For the 12-month period ending December 31, 2021, the airport had 101,106 aircraft operations, an average of 277 per day: 75% general aviation, 11% scheduled commercial, 8% air taxi, and 6% military. At that time, there were 125 aircraft based at this airport: 98 single-engine and 15 multi-engine airplanes, 5 helicopters, and 7 jets.

In February 2009, Forbes magazine ranked Cherry Capital Airport second in their list of the top ten "rip-off" airports in the United States, citing an average cost per mile to travelers departing TVC of 41 cents.

The airport has one fixed-base operator, AvFlight.

===Ground transportation===
The Bay Area Transportation Authority (BATA) serves the airport terminal and links to downtown Traverse City and other locations in the surrounding area.

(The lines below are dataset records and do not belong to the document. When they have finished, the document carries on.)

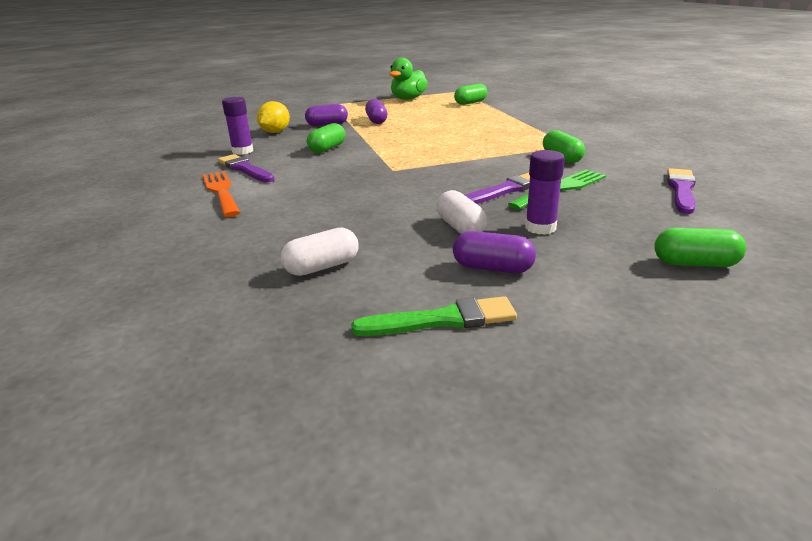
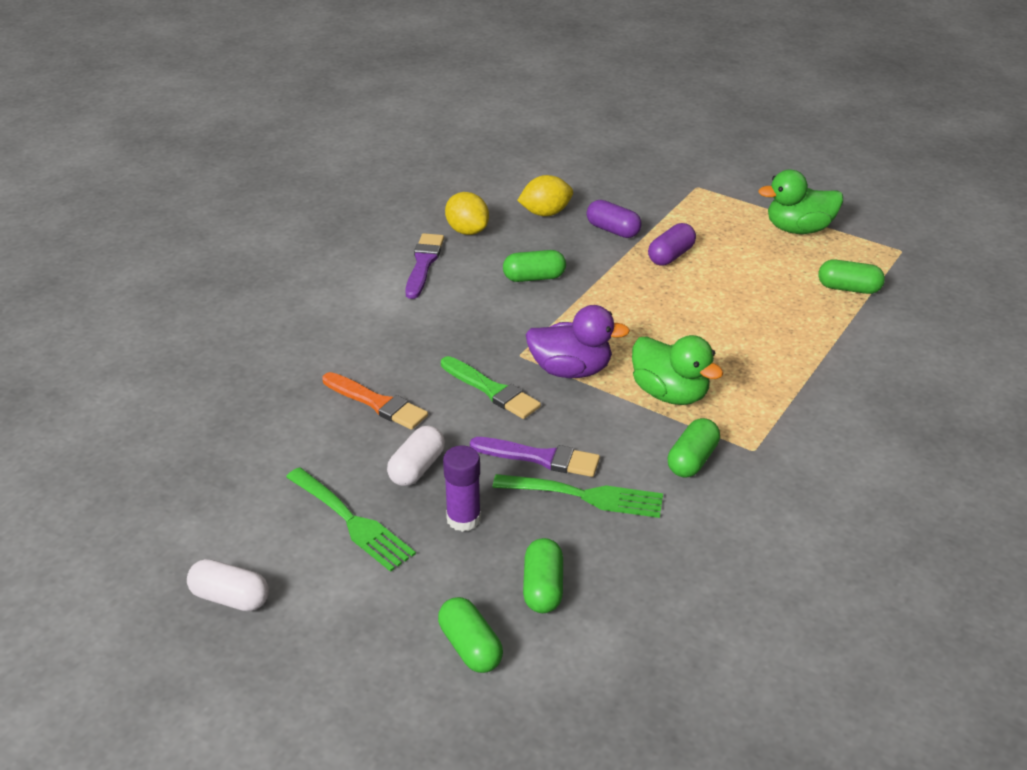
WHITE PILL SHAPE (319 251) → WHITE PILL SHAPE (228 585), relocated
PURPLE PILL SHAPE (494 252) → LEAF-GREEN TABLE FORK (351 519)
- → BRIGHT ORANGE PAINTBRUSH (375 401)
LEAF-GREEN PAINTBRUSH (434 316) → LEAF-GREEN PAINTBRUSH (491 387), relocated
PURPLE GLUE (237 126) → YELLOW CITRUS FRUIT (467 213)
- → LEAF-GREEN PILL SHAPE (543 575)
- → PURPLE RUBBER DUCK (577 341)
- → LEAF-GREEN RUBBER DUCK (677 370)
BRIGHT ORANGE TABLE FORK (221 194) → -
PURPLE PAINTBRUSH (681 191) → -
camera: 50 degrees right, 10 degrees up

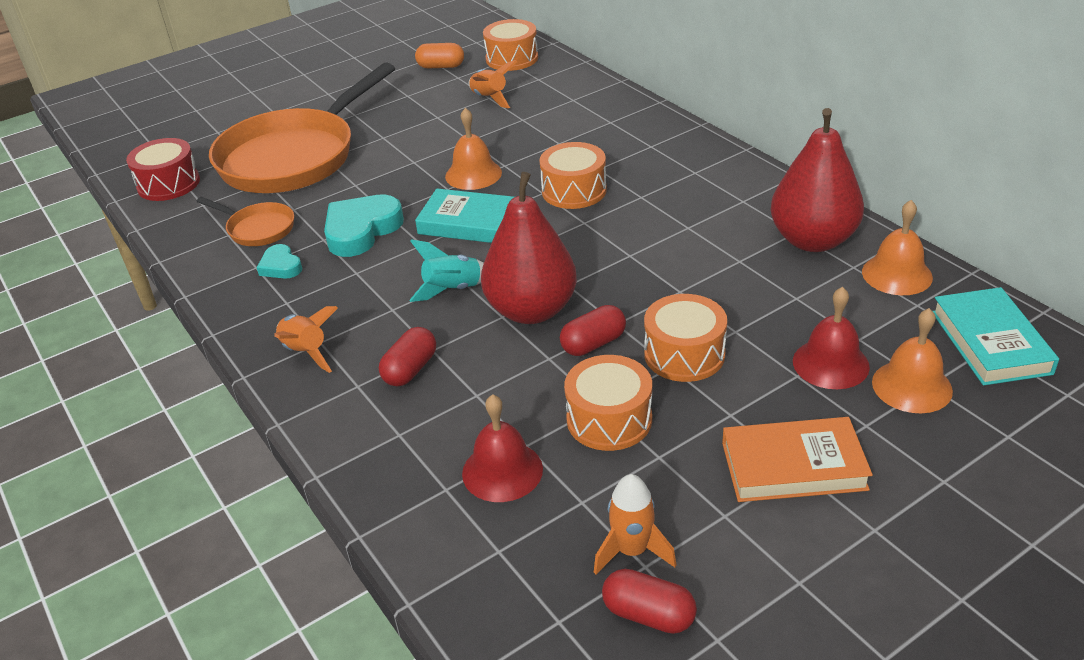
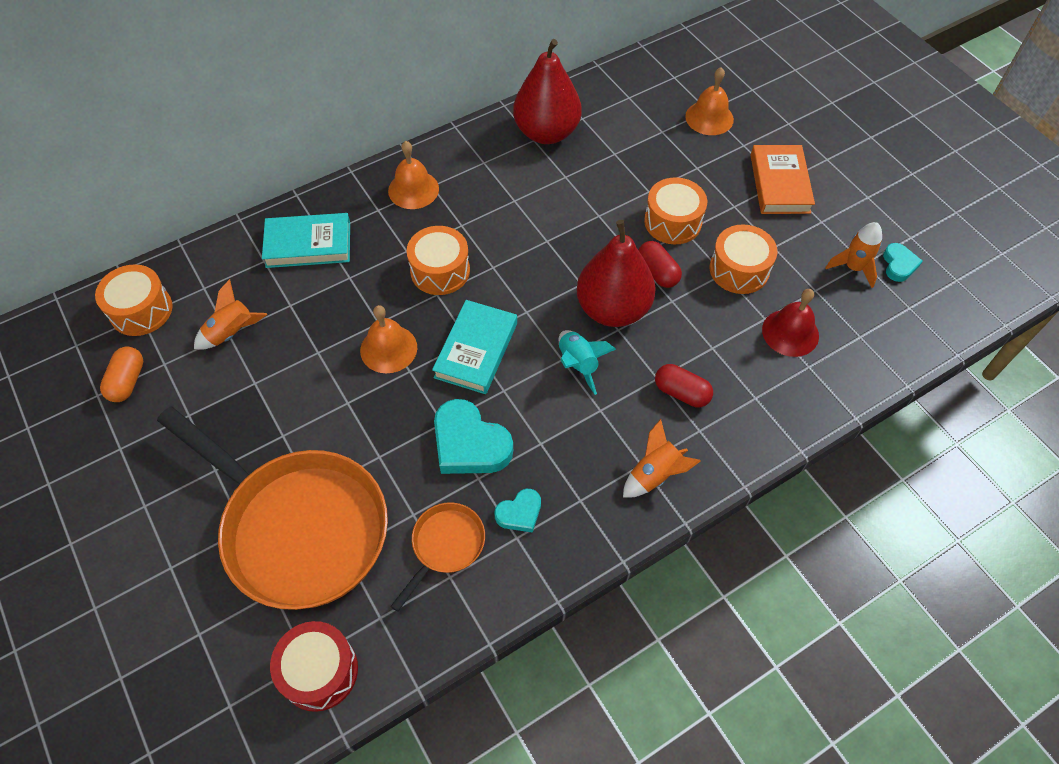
AQUA HARDCOVER (996 336) → AQUA HARDCOVER (306 240), relocated
BRIGHT ORANGE HAND BELL (897 247) → BRIGHT ORANGE HAND BELL (413 175), relocated
SCARLET PILL SHAPE (649 601) → AQUA HEART SHAPE (903 262)
SCARLET HAND BELL (831 338) → -
camera: 90 degrees left, 20 degrees up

==Airlines and destinations==
===Passenger===

| Destinations map |

| Airlines | Destinations |
|---|---|
| Allegiant Air | Seasonal: Orlando/Sanford, Phoenix/Mesa, Punta Gorda (FL), St. Petersburg/Clearwater |
| American Airlines | Seasonal: Dallas/Fort Worth |
| American Eagle | Chicago–O'Hare Seasonal: Boston, Charlotte, Dallas/Fort Worth, New York–LaGuardia, Philadelphia, Washington–National |
| Delta Air Lines | Detroit |
| Delta Connection | Detroit Seasonal: Boston, Minneapolis/St. Paul, New York–LaGuardia |
| JetBlue | Seasonal: Boston |
| Sun Country Airlines | Seasonal: Minneapolis/St. Paul |
| United Airlines | Chicago–O'Hare Seasonal: Denver |
| United Express | Chicago–O'Hare Seasonal: Houston–Intercontinental, Newark |

==Statistics==
===Top domestic destinations===

Top destinations from TVC (July 2025 – June 2026)
| Rank | Airport | Passengers | Carriers |
|---|---|---|---|
| 1 | Chicago–O'Hare, Illinois | 190,310 | American, United |
| 2 | Detroit, Michigan | 89,670 | Delta |
| 3 | Denver, Colorado | 32,410 | United |
| 4 | Dallas/Fort Worth, Texas | 18,980 | American |
| 5 | Minneapolis/St. Paul, Minnesota | 16,830 | Delta, Sun Country |
| 6 | St. Petersburg/Clearwater, Florida | 15,610 | Allegiant |
| 7 | Charlotte, North Carolina | 15,100 | American |
| 8 | Orlando–Sanford, Florida | 14,150 | Allegiant |
| 9 | Boston, Massachusetts | 14,090 | American, Delta, JetBlue |
| 10 | Punta Gorda, Florida | 10,280 | Allegiant |

===Airline market share===

Largest airlines at TVC (July 2025 – June 2026)
| Rank | Airline | Passengers | Share |
|---|---|---|---|
| 1 | Skywest | 214,000 | 23.01% |
| 2 | United | 155,000 | 16.73% |
| 3 | Allegiant | 99,410 | 10.71% |
| 4 | Delta | 93,000 | 10.02% |
| 5 | GoJet | 80,940 | 8.72% |
|  | Others | 286,000 | 30.80% |

==Accidents and incidents==
- Pinnacle Airlines Flight 4712 was a Bombardier CRJ200 from Minneapolis-St. Paul, which overran the runway while landing at TVC during a snowstorm on April 12, 2007. In its Report to Congress, the National Transportation Safety Board wrote that "the aircraft received substantial damage, but the 52 people on board were not injured. The Board determined that the probable cause of this accident was the pilots' decision to land at TVC without performing a landing distance assessment, which was required by company policy. This poor decision-making likely reflected the effects of fatigue produced by a long, demanding duty day, and, for the captain, the duties associated with performing check airman functions. Contributing to the accident were the Federal Aviation Administration pilot flight and duty time regulations that permitted the pilots' long, demanding duty day and the TVC operations supervisor's use of ambiguous and unspecific radio phraseology in providing runway braking information. Four safety recommendations were issued to the FAA addressing timely post-accident drug testing, training on landing distance assessment performance, ground operations personnel communications, and criteria for runway closures in snow and ice conditions. The NTSB adopted the report on June 10, 2008."